8. General observations were conducted in the Operating Room (OR) on 6/12/12 beginning at 1:20 P.M.

An interview with an OR Registered Nurse (RN 23) was conducted on 6/12/12 at 1:51 P.M. RN 23 stated that the disinfectant used in the OR was called "Retaliate." She stated that when she wiped down surfaces or equipment, she applied "Retaliate" (disinfectant) on for 2 minutes and left to air dry.

An interview with RN 22 was conducted on 6/12/12 at 1:59 P.M. RN 22 stated that "Retaliate" was the disinfectant used in the OR. She stated that the required contact time (the amount of time the surface needed to be wet with disinfectant for maximum effectiveness) was 10 minutes per manufacturer's guidelines.

The manufacturer's guideline for "Retaliate" was reviewed on 6/12/12. Per the guideline, the contact time required for the disinfectant to be effective was 10 minutes.

An interview with the Infection Preventionist (IP) was conducted on 6/13/12 at 9:30 A.M. The IP stated that staff should follow manufacturer's guidelines. She stated that she was not aware that OR staff were not following required contact times for the disinfectant used in the OR.

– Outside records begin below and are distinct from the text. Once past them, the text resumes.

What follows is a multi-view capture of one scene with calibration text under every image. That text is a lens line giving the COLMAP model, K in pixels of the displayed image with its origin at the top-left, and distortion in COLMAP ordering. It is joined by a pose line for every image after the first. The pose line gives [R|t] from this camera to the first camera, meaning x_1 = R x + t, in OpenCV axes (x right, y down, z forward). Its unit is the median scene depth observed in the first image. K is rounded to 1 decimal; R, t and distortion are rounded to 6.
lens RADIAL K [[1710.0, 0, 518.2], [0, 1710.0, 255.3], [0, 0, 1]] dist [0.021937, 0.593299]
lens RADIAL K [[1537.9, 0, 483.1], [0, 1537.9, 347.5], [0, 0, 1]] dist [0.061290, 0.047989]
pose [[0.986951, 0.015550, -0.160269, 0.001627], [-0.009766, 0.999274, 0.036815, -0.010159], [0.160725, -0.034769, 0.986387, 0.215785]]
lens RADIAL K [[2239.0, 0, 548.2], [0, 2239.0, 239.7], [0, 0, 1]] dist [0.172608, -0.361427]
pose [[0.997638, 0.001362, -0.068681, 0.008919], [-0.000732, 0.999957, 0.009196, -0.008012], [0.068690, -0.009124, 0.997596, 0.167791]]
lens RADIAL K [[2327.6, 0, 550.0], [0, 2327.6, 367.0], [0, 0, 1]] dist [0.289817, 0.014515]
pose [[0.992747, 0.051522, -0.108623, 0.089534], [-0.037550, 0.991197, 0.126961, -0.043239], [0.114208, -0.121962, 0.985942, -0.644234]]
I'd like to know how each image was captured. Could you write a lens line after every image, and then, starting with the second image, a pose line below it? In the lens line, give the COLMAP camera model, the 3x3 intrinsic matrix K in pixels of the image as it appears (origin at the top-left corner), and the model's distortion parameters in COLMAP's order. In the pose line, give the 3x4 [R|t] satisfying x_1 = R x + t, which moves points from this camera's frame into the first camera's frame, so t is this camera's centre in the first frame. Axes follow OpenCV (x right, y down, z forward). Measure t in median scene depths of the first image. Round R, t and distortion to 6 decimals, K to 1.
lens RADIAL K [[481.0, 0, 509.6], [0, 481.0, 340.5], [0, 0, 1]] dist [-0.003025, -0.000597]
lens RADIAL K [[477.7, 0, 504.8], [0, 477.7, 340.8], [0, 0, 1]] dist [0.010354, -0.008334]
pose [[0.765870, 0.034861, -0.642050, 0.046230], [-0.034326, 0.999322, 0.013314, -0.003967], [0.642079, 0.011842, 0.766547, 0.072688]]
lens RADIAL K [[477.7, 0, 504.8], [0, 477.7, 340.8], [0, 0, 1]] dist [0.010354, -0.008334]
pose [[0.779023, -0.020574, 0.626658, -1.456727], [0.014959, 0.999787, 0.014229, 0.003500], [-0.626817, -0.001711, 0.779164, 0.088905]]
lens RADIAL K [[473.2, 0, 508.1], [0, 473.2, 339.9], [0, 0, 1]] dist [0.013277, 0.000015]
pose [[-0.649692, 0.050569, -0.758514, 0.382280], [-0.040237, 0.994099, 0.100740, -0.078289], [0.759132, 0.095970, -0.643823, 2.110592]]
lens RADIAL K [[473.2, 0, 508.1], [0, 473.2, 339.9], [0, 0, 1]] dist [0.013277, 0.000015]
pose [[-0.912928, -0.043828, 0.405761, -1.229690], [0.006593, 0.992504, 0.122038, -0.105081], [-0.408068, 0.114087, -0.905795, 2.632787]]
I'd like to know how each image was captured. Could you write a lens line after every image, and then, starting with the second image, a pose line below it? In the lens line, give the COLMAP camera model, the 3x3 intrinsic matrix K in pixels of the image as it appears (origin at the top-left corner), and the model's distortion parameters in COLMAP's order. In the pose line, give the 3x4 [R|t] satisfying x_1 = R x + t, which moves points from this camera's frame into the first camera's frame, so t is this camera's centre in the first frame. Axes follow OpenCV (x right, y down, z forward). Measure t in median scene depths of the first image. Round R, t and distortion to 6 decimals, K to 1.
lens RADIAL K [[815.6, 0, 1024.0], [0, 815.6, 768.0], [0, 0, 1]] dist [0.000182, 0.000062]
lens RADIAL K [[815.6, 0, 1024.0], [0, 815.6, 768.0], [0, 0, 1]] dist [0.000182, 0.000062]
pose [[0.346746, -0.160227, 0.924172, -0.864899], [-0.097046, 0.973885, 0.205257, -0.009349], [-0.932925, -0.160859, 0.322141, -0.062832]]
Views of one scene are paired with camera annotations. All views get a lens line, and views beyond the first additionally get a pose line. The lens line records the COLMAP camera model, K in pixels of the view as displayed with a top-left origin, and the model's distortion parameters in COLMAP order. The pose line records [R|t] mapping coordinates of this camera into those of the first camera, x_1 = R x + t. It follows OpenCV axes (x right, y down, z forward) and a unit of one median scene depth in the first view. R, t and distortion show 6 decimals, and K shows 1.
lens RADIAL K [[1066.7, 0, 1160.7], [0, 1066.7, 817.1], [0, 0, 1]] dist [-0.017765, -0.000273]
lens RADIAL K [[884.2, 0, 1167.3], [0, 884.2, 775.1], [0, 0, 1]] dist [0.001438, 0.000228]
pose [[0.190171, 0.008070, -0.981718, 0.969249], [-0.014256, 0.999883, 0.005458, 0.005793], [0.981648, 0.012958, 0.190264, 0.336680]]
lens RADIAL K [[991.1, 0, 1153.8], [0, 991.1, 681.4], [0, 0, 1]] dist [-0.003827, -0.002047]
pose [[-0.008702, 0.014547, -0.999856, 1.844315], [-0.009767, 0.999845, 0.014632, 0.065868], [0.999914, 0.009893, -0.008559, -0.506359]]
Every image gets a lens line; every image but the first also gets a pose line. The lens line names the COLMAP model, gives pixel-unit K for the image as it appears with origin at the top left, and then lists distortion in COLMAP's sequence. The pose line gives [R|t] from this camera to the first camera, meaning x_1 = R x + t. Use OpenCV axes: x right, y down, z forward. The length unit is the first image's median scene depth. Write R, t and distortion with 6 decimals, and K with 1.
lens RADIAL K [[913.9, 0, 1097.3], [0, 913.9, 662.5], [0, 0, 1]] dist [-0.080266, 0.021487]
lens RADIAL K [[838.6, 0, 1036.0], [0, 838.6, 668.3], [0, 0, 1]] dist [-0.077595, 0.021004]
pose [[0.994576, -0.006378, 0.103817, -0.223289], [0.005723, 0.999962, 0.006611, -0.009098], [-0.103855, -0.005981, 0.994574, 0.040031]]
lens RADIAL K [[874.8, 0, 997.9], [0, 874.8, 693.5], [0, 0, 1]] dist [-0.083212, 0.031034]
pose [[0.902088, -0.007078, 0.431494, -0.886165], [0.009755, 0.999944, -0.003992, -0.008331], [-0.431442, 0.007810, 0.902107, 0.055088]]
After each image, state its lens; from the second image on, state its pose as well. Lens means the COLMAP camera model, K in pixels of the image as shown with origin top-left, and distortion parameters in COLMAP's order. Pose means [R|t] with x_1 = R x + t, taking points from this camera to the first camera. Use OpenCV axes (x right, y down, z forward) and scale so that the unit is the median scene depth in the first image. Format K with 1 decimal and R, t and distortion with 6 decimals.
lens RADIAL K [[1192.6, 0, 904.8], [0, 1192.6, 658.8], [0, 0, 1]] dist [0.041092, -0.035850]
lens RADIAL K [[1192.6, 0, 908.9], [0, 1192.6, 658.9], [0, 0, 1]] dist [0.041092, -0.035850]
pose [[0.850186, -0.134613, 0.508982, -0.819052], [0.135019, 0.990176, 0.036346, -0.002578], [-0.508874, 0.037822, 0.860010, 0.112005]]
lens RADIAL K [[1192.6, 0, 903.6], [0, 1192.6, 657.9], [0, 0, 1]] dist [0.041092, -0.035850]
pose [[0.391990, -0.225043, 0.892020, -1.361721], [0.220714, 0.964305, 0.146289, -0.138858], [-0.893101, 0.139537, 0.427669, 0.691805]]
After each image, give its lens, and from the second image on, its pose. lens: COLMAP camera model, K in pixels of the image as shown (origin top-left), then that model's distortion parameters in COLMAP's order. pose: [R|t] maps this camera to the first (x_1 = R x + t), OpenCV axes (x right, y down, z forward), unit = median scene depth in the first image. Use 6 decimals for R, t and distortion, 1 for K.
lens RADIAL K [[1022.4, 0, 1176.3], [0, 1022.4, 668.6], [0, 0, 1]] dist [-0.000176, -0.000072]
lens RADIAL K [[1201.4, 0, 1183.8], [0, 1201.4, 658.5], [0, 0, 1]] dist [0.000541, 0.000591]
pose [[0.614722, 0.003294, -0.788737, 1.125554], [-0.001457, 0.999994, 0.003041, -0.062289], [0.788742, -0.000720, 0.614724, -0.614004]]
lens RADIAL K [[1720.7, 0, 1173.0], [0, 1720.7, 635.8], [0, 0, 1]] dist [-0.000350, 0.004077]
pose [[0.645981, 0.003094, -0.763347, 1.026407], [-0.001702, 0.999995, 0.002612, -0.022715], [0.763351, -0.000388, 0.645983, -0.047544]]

On 6/13/12, at 2:42 P.M., a Quality Assessment and Performance Improvement (QAPI) group interview was conducted. The IP was present. The IP was asked what the hospital's surgical site infection rate was. The IP stated that the number of surgical site infections were "not where she wanted them to be." She acknowledged that there were opportunities for additional monitoring of OR practices that had the potential to impact infection control. Those opportunities included additional monitoring and oversight pertaining to the implementation of required contact times of disinfectants used in the OR by staff.